# Songs for Labor



## MermaidMom

and please dont suggest push it by the mamas and the papas  im looking for songs that are empowering and motivating. so far my favorite one i found was halo by beyonce... i want that playing LOUD when baby is crowning:happydance:


----------



## sam#3

i had music channels on in the backgoround of #2 but with #3 the other 2 were watching peppa pig kids programme on tv so i birthed to that!! I would say anything that makes you feel happy to release those endorphins would be great :)


----------



## Mervs Mum

I love that you gave birth to Peppa!!!

I had loads on my iPod. All sorts from The Smiths to Michael Buble and Marvin Gaye! Just get loads together and you can go with the mood!


----------



## indigo_fairy

I agree, any songs that make YOU feel good and empowered! People differ so much in tastes in music, mine is ranging from The Beatles to Metallica to Eva Cassidy.


----------



## Mum2b_Claire

I hadn't chosen any music, the MW put a mellow radio station on and I would find that boring normally but enjoyed it in labour, Ruby was born to Duffy's Warwick Avenue.


----------



## murmur

indigo_fairy said:


> I agree, any songs that make YOU feel good and empowered! People differ so much in tastes in music, mine is ranging from The Beatles to Metallica to Eva Cassidy.

I love the idea of Metallica being on your music list! I told OH that I was thinking of adding "Back in Black" by AC/DC to my list -he just smirked.


----------



## chuck

There was no music I could say I really waned so when I was labouring (I was in our front room) I had a film on instead.

We all have a film that calms us down and we find comforting, the one you put on over and over again. So I asked hubby to put that on in the background - not that i watched any of it but it was nice to have it on .


...it was Apollo 13 -dont ask. I would have given birth to bloody Tom Hanks had I not transferred. LOL


----------



## MermaidMom

haha thats a really good idea ;)


----------



## indigo_fairy

murmur said:


> indigo_fairy said:
> 
> 
> I agree, any songs that make YOU feel good and empowered! People differ so much in tastes in music, mine is ranging from The Beatles to Metallica to Eva Cassidy.
> 
> I love the idea of Metallica being on your music list! I told OH that I was thinking of adding "Back in Black" by AC/DC to my list -he just smirked.Click to expand...

lol yep, got Nothing else matters are on there amongst some others :lol: Get some AC/DC on your list :) if it were down to my DH I'd have some songs that are a little too heavy for me in labour me thinks!


----------



## chuck

The MW's did have a giggle at me having the film on LOL! Gave them something to do I guess while I was doing my thing.


----------



## sam#3

my waters went while i was watching snakes on a plane so i can relate to the film thing!!!!


----------



## SoyLatte

I think I may start tailoring a Pandora Radio station so that I don't have to think about it too hard. Plus then I can access it where ever I am on my iPhone if necessary, should I not be home when the waters go. I can tune in until I'm home safe and sound.


----------



## Nikki_d72

I think anything thast's familiar to you and has good associations would work, really. For a film my fave is Whale Rider, but there's a "death by childbirth" scene at the start (there seems to be in every New Zealand/Maori based film, same with Boy.) so better give that a miss, or skip that bit! Loving the Metallica suggestion! I had all sorts of CD's sorted the last time, not sure if I'll use some again or make everything as different as possible.

**Directions**
A - In the thread, shorten the paragraph that begins "I think I may start tailoring a Pandora Radio station" into a brief list that keeps its main facts.
B - Rewrite the part of the thread starting at "## SoyLatte" and ending at "different as possible.", replacing "iPhone" with "tablet".
C - In the thread, which film did chuck have on in the background while laboring?
The lines after this point have nothing to do with the thread.

Collected data entries
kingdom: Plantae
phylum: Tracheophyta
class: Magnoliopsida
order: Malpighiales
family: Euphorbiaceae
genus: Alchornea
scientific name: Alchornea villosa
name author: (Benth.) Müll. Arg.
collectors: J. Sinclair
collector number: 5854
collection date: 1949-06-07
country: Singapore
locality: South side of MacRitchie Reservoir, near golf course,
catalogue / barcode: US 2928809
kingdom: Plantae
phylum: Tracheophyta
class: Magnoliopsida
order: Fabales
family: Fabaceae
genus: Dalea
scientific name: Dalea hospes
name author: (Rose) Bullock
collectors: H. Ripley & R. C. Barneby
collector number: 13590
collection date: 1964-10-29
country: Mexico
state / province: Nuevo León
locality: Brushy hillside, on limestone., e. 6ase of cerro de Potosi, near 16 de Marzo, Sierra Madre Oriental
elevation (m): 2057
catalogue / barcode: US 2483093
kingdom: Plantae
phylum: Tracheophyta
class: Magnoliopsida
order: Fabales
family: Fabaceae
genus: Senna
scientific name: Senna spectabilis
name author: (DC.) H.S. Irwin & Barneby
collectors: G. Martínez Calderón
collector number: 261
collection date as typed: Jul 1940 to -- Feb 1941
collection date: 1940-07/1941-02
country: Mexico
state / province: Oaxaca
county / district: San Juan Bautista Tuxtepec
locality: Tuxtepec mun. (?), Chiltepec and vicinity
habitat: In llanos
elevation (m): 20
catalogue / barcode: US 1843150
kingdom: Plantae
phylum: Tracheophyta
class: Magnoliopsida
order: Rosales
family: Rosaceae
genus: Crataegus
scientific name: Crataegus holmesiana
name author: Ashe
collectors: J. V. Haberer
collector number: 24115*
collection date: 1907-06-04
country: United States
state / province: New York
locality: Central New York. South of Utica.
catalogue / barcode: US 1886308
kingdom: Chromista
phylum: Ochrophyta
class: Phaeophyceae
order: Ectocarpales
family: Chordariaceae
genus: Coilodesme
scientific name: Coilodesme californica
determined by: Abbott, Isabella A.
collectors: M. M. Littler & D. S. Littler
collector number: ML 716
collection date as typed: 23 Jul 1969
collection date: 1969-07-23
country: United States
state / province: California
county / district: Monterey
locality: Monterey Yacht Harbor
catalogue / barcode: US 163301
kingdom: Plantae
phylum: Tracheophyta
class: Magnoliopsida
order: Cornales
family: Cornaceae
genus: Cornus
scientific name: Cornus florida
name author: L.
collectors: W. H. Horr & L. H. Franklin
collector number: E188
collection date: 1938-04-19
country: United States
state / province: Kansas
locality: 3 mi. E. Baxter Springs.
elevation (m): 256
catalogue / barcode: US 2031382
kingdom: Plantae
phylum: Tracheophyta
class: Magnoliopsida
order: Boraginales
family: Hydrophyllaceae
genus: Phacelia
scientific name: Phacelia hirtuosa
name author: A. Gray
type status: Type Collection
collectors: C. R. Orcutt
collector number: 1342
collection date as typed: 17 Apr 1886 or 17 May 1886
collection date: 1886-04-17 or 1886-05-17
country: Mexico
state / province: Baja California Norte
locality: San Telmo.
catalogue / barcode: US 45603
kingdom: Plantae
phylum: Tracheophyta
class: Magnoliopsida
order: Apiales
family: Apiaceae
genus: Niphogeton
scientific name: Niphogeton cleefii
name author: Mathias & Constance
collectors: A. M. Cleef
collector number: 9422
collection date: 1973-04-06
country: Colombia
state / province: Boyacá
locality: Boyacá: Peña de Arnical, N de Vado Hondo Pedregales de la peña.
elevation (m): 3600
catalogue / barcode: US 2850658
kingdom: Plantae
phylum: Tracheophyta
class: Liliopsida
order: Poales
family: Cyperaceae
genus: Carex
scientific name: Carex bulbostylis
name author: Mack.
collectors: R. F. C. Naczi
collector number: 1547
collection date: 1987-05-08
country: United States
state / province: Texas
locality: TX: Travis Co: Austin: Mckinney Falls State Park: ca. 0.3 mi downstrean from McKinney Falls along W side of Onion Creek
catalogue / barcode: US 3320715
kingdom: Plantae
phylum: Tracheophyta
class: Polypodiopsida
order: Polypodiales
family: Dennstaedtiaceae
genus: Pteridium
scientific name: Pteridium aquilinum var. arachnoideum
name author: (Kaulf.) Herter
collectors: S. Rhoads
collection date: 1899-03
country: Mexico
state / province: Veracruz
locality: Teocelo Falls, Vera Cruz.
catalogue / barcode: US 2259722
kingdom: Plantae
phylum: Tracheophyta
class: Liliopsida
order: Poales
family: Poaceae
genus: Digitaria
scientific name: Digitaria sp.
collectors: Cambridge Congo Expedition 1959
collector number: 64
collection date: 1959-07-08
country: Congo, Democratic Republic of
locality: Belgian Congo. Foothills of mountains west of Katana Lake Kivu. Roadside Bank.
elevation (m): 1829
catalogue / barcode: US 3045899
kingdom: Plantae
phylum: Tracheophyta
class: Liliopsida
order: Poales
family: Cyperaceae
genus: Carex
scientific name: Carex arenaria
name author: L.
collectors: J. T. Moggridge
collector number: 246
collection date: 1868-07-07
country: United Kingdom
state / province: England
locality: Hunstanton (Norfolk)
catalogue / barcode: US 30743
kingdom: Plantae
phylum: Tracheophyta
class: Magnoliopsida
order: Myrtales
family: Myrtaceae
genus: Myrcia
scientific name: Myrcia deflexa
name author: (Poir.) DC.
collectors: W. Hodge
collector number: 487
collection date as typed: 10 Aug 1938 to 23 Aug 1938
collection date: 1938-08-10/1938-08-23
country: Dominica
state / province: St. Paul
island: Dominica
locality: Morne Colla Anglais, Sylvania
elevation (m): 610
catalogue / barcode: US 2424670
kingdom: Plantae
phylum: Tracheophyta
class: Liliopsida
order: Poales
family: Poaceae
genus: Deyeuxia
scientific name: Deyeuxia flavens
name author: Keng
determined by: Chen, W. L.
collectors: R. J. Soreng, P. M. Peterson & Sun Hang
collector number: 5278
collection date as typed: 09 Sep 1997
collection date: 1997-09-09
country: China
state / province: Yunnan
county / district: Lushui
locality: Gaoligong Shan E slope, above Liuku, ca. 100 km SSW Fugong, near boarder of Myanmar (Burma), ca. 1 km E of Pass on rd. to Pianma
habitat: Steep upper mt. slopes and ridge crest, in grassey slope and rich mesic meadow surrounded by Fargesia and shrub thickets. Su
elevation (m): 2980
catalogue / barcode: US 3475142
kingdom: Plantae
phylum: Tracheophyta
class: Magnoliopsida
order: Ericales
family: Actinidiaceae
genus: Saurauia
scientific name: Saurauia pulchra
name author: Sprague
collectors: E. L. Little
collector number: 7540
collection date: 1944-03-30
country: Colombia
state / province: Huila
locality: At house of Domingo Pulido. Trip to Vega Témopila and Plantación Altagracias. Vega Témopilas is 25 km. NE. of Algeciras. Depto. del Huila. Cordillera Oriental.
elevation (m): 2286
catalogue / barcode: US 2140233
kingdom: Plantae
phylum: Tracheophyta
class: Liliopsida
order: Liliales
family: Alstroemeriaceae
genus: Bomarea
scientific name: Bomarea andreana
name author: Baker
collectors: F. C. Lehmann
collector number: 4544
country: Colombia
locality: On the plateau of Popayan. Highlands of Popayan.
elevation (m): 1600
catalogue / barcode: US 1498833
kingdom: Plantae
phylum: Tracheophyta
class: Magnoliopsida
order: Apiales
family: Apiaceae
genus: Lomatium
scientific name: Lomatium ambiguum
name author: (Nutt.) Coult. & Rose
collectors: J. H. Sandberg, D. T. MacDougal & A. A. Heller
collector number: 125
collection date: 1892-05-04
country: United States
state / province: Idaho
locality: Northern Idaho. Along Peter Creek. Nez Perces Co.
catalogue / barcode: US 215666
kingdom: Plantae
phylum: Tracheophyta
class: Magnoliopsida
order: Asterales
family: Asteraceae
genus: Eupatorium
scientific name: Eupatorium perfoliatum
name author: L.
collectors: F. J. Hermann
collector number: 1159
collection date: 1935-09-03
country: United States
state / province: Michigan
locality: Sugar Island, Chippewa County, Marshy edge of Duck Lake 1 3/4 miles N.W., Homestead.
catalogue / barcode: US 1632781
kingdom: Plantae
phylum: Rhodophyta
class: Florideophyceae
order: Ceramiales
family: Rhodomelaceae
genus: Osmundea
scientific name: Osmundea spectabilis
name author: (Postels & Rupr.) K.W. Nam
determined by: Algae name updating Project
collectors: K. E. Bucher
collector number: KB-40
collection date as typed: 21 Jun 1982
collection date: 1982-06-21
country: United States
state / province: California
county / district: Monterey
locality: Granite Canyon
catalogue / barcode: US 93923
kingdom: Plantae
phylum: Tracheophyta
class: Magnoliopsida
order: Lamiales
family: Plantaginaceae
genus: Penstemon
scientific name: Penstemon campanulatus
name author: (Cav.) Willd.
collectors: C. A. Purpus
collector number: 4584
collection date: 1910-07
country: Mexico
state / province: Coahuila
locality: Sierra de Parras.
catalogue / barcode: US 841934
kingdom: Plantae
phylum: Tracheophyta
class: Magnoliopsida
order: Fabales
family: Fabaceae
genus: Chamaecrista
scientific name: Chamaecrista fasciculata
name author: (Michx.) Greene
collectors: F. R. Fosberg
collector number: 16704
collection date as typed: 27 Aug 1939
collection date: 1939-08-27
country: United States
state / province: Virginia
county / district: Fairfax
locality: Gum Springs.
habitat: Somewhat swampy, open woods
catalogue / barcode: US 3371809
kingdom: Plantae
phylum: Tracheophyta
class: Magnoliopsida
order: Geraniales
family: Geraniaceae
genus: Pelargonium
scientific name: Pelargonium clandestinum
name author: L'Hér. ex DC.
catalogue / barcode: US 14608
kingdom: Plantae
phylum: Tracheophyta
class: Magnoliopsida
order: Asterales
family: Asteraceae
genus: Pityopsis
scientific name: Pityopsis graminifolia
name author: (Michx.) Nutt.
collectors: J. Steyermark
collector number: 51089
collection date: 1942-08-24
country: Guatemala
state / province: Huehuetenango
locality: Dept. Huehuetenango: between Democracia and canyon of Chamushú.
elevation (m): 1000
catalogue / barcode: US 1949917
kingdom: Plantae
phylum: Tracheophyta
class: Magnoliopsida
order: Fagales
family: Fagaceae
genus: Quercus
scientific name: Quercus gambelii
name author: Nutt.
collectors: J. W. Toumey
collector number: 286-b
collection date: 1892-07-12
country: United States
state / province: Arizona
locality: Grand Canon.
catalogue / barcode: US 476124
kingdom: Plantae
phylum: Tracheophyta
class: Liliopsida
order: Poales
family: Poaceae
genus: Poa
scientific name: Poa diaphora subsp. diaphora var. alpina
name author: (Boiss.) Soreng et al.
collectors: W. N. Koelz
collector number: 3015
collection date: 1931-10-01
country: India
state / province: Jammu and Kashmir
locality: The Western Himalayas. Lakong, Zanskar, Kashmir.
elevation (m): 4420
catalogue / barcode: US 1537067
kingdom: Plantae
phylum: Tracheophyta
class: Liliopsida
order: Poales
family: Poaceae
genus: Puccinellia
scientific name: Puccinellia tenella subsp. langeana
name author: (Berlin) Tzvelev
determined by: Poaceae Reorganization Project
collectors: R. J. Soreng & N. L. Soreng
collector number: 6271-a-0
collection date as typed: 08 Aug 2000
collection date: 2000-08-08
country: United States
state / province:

**Solutions by task**
A -
- Plans to tailor a Pandora Radio station to avoid thinking about it too hard
- Can access it on an iPhone from anywhere if necessary
- Could tune in if not at home when the waters go, until home safe and sound

B -
## SoyLatte

I think I may start tailoring a Pandora Radio station so that I don't have to think about it too hard. Plus then I can access it where ever I am on my tablet if necessary, should I not be home when the waters go. I can tune in until I'm home safe and sound.


----------



## Nikki_d72

I think anything thast's familiar to you and has good associations would work, really. For a film my fave is Whale Rider, but there's a "death by childbirth" scene at the start (there seems to be in every New Zealand/Maori based film, same with Boy.) so better give that a miss, or skip that bit! Loving the Metallica suggestion! I had all sorts of CD's sorted the last time, not sure if I'll use some again or make everything as different as possible.

C - Apollo 13.